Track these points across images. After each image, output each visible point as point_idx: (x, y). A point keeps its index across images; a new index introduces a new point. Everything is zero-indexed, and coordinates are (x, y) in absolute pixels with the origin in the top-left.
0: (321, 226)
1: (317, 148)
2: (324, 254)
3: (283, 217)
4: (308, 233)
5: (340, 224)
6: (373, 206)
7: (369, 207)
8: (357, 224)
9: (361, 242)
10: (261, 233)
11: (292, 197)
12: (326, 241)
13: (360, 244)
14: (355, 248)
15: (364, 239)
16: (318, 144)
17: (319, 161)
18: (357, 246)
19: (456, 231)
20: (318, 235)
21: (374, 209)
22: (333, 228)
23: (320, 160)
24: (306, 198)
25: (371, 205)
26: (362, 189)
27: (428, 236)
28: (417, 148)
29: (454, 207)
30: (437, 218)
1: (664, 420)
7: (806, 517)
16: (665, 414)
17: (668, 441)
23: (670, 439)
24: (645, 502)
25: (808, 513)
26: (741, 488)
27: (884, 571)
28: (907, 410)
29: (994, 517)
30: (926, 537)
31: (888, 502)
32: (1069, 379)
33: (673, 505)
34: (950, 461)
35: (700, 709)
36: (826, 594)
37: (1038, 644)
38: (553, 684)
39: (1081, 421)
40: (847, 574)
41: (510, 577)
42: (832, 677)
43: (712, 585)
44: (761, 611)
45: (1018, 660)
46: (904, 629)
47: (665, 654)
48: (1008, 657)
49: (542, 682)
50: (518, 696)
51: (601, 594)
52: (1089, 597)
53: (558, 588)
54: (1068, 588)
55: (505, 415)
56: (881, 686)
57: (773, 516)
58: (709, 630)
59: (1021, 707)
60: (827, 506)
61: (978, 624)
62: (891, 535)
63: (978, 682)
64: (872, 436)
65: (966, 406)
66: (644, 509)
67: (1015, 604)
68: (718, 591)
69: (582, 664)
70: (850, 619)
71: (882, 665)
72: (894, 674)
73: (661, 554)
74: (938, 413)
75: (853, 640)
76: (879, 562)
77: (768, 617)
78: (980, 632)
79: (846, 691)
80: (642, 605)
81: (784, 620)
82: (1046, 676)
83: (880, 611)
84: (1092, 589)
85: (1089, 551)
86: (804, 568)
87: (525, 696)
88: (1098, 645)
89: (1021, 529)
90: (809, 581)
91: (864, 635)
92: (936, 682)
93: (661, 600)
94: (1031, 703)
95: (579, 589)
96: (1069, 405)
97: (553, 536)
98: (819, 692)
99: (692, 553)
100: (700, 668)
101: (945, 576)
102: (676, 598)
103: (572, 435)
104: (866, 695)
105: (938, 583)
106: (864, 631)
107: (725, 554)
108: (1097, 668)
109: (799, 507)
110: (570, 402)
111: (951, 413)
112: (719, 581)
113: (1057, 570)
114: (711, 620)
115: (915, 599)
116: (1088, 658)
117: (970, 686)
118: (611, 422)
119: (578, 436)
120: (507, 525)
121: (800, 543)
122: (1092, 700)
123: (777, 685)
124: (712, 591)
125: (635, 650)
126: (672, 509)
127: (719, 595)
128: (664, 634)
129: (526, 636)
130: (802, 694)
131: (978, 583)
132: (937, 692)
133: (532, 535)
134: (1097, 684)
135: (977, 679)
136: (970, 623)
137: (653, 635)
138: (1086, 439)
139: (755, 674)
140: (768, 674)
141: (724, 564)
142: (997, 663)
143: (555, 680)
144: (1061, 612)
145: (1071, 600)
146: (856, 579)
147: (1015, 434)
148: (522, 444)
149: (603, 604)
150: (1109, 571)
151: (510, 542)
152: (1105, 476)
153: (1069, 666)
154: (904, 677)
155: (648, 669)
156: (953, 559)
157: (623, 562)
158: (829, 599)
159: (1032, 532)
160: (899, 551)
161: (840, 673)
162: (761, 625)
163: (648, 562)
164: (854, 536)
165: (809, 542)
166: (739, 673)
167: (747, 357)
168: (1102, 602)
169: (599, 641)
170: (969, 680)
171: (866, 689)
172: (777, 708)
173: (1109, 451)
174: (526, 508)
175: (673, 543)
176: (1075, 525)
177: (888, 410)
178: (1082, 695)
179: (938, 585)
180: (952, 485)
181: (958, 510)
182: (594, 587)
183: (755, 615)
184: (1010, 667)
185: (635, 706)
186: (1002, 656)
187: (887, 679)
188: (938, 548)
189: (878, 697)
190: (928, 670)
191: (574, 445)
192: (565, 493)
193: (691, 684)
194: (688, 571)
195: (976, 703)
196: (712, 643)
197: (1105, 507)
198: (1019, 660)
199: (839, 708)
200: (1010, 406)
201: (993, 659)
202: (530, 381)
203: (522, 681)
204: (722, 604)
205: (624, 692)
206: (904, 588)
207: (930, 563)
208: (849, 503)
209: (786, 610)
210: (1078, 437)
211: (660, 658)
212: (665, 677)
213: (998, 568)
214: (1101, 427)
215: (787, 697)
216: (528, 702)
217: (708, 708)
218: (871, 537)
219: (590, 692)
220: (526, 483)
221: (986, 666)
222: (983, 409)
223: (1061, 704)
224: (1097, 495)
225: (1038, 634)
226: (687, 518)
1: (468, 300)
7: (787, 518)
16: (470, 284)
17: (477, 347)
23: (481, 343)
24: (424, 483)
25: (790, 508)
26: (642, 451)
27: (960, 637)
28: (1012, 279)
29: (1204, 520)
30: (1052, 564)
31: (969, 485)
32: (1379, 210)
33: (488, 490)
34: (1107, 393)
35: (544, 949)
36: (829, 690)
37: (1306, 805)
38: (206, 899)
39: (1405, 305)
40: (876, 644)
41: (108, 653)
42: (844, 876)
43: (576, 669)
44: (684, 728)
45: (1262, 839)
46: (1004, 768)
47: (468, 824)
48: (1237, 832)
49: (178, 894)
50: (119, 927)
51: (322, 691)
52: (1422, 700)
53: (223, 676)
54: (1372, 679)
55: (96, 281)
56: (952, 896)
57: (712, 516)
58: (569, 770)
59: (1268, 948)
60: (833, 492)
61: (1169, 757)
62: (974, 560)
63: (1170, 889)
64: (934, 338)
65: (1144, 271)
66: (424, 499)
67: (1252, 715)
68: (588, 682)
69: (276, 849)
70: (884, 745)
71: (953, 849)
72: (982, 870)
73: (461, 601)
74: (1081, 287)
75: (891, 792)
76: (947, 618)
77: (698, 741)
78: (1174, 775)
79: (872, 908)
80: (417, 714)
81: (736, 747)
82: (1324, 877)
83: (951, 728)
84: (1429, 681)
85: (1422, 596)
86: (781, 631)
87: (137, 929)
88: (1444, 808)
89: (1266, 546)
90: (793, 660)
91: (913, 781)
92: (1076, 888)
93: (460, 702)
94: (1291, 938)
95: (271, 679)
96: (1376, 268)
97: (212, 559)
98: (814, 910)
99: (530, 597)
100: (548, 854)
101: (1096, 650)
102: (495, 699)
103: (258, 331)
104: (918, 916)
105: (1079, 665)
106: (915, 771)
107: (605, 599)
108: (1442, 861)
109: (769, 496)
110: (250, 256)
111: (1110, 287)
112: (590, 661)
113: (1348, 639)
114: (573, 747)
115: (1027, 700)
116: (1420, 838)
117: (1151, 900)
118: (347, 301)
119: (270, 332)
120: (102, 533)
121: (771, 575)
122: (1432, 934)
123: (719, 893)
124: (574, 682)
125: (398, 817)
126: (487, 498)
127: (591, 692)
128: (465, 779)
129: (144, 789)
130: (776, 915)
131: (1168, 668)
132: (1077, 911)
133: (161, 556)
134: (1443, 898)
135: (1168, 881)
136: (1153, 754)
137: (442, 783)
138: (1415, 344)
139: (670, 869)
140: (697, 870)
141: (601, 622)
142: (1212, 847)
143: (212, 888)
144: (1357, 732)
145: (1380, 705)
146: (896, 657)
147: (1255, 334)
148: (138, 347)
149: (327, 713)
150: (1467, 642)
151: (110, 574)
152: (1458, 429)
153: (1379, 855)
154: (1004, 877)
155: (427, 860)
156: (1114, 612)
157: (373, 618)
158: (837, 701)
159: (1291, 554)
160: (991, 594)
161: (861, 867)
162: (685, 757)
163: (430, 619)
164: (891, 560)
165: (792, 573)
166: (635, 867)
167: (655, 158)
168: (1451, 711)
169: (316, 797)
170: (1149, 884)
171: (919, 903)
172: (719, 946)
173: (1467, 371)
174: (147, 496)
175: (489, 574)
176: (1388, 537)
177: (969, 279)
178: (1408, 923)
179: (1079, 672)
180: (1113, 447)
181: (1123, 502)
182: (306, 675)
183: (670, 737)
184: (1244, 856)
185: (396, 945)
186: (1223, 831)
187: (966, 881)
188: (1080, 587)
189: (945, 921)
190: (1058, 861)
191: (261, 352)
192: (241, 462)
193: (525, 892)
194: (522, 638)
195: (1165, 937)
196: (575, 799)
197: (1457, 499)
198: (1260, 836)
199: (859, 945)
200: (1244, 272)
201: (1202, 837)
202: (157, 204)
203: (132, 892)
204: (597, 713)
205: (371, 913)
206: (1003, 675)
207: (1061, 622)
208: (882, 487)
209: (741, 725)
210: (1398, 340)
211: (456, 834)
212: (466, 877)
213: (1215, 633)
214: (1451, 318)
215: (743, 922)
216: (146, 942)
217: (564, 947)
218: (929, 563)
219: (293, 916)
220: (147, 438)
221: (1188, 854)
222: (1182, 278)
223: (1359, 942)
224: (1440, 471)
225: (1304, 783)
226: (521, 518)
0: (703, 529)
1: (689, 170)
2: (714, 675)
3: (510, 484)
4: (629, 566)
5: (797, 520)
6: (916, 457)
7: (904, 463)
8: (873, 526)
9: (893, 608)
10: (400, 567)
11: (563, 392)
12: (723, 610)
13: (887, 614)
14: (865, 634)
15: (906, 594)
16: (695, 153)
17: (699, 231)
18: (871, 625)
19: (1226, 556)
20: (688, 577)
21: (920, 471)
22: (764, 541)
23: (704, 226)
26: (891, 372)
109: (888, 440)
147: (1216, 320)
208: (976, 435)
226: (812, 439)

EXERCISE REQUIREMENTS
An exact copy of the lines above between the line holding "74: (938, 413)" and the line holding "148: (522, 444)", inclusive, is the whole answer.

SOLUTION FOR THIS TASK
74: (938, 413)
75: (853, 640)
76: (879, 562)
77: (768, 617)
78: (980, 632)
79: (846, 691)
80: (642, 605)
81: (784, 620)
82: (1046, 676)
83: (880, 611)
84: (1092, 589)
85: (1089, 551)
86: (804, 568)
87: (525, 696)
88: (1098, 645)
89: (1021, 529)
90: (809, 581)
91: (864, 635)
92: (936, 682)
93: (661, 600)
94: (1031, 703)
95: (579, 589)
96: (1069, 405)
97: (553, 536)
98: (819, 692)
99: (692, 553)
100: (700, 668)
101: (945, 576)
102: (676, 598)
103: (572, 435)
104: (866, 695)
105: (938, 583)
106: (864, 631)
107: (725, 554)
108: (1097, 668)
109: (799, 507)
110: (570, 402)
111: (951, 413)
112: (719, 581)
113: (1057, 570)
114: (711, 620)
115: (915, 599)
116: (1088, 658)
117: (970, 686)
118: (611, 422)
119: (578, 436)
120: (507, 525)
121: (800, 543)
122: (1092, 700)
123: (777, 685)
124: (712, 591)
125: (635, 650)
126: (672, 509)
127: (719, 595)
128: (664, 634)
129: (526, 636)
130: (802, 694)
131: (978, 583)
132: (937, 692)
133: (532, 535)
134: (1097, 684)
135: (977, 679)
136: (970, 623)
137: (653, 635)
138: (1086, 439)
139: (755, 674)
140: (768, 674)
141: (724, 564)
142: (997, 663)
143: (555, 680)
144: (1061, 612)
145: (1071, 600)
146: (856, 579)
147: (1015, 434)
148: (522, 444)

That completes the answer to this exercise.